Your task: Count the lines in the records below that contain the string "lowest", treating uppercase and lowercase letters as different. Reply with the number alone.

Dataset records:
Start of Block
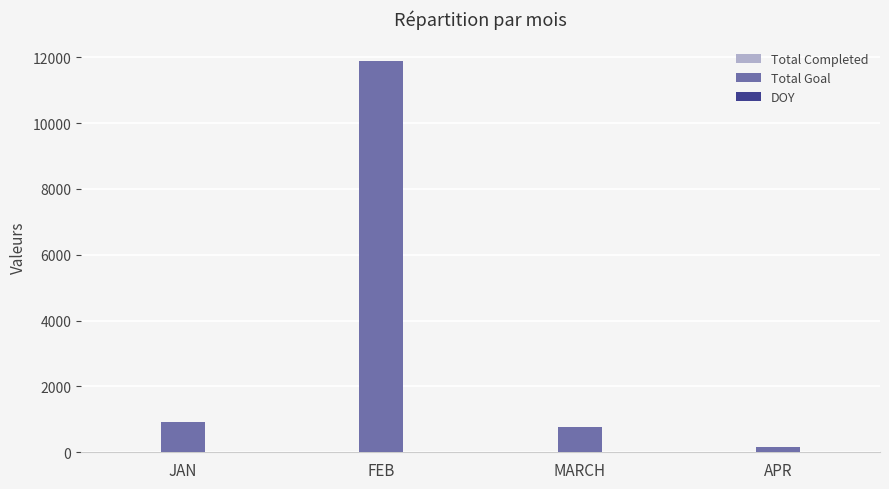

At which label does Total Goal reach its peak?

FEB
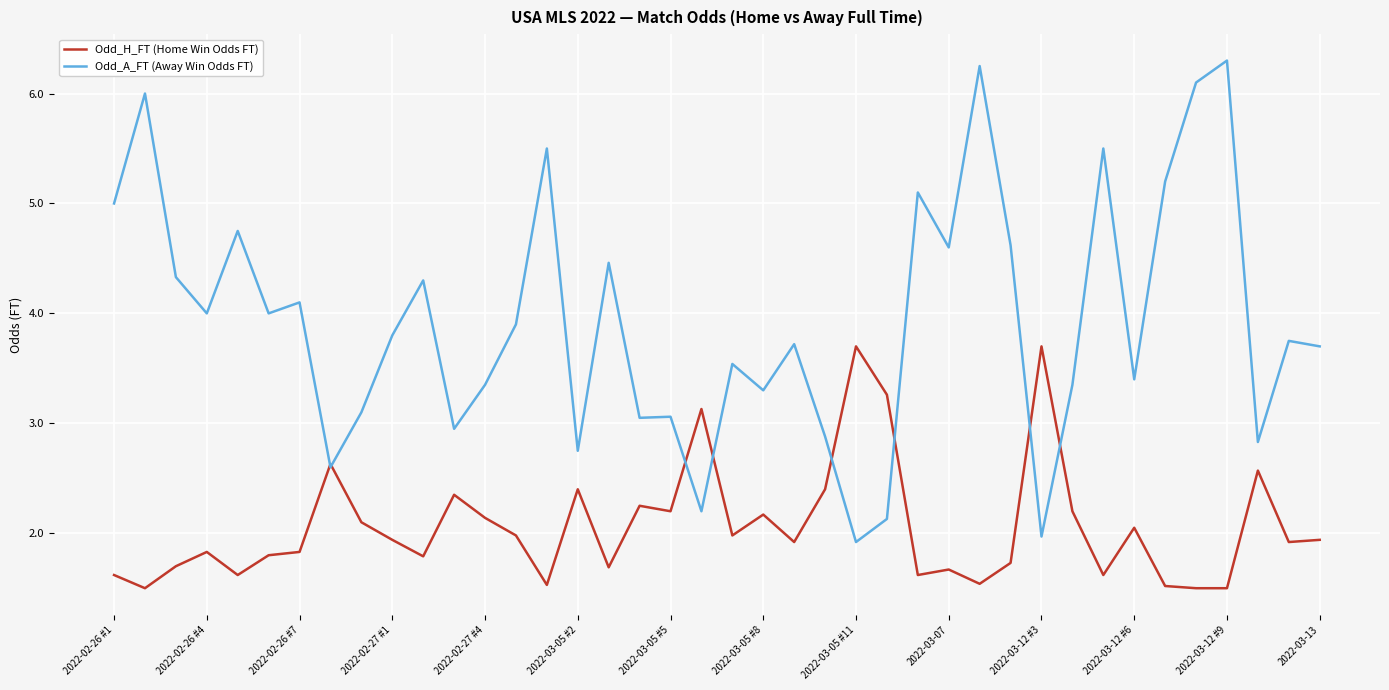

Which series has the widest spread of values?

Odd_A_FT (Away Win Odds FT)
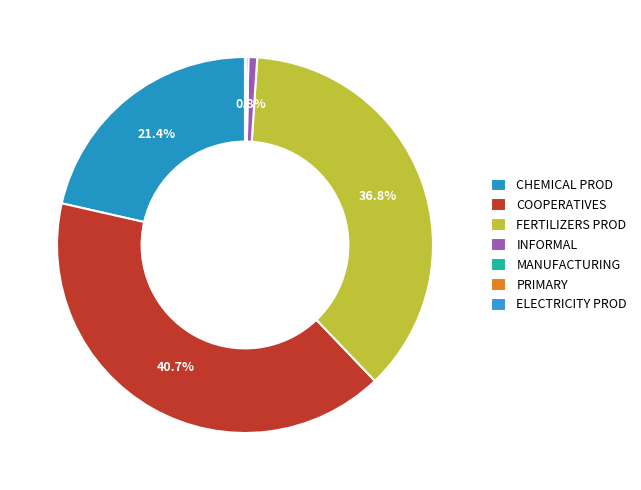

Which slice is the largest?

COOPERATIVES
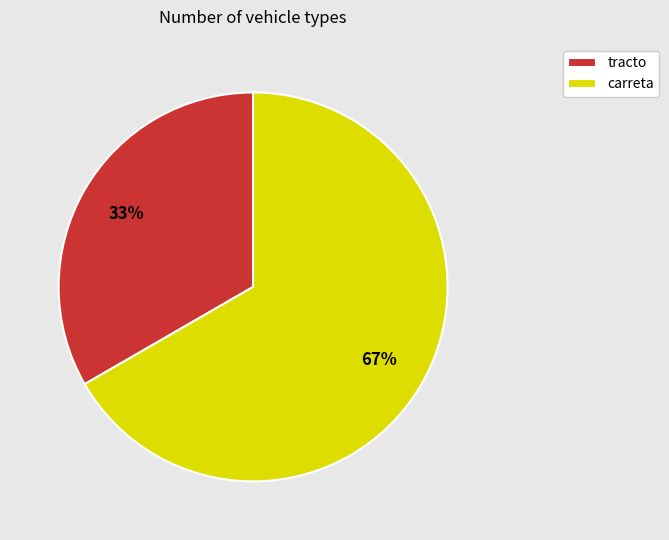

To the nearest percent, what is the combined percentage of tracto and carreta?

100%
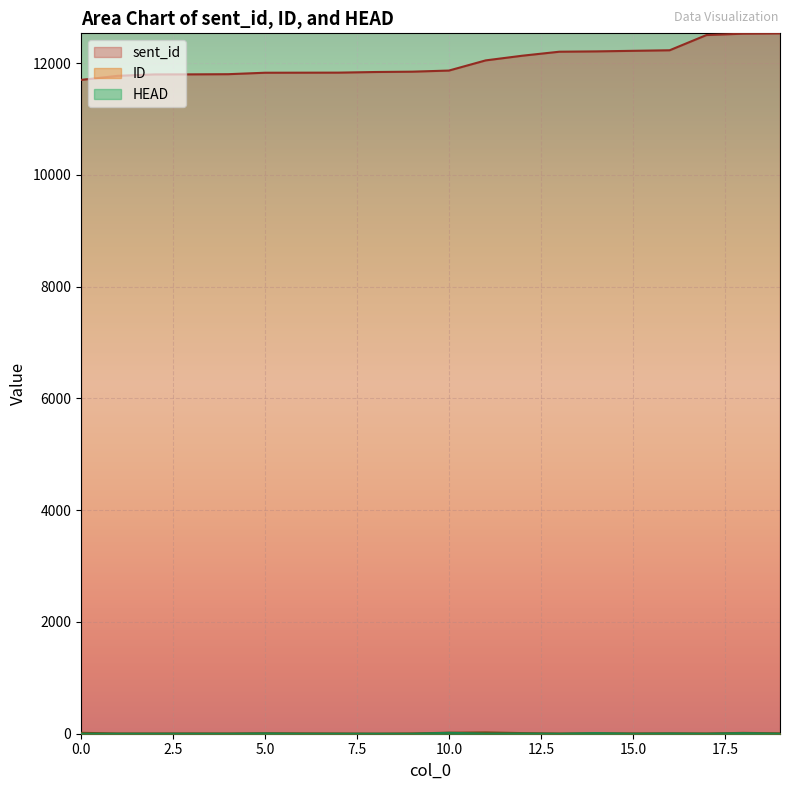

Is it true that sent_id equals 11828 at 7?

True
End of Block
Start of Block
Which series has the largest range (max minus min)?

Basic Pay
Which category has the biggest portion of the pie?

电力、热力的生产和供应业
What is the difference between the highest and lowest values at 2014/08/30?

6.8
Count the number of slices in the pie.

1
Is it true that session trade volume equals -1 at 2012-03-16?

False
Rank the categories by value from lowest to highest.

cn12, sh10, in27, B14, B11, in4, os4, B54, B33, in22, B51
End of Block
Final answer: 2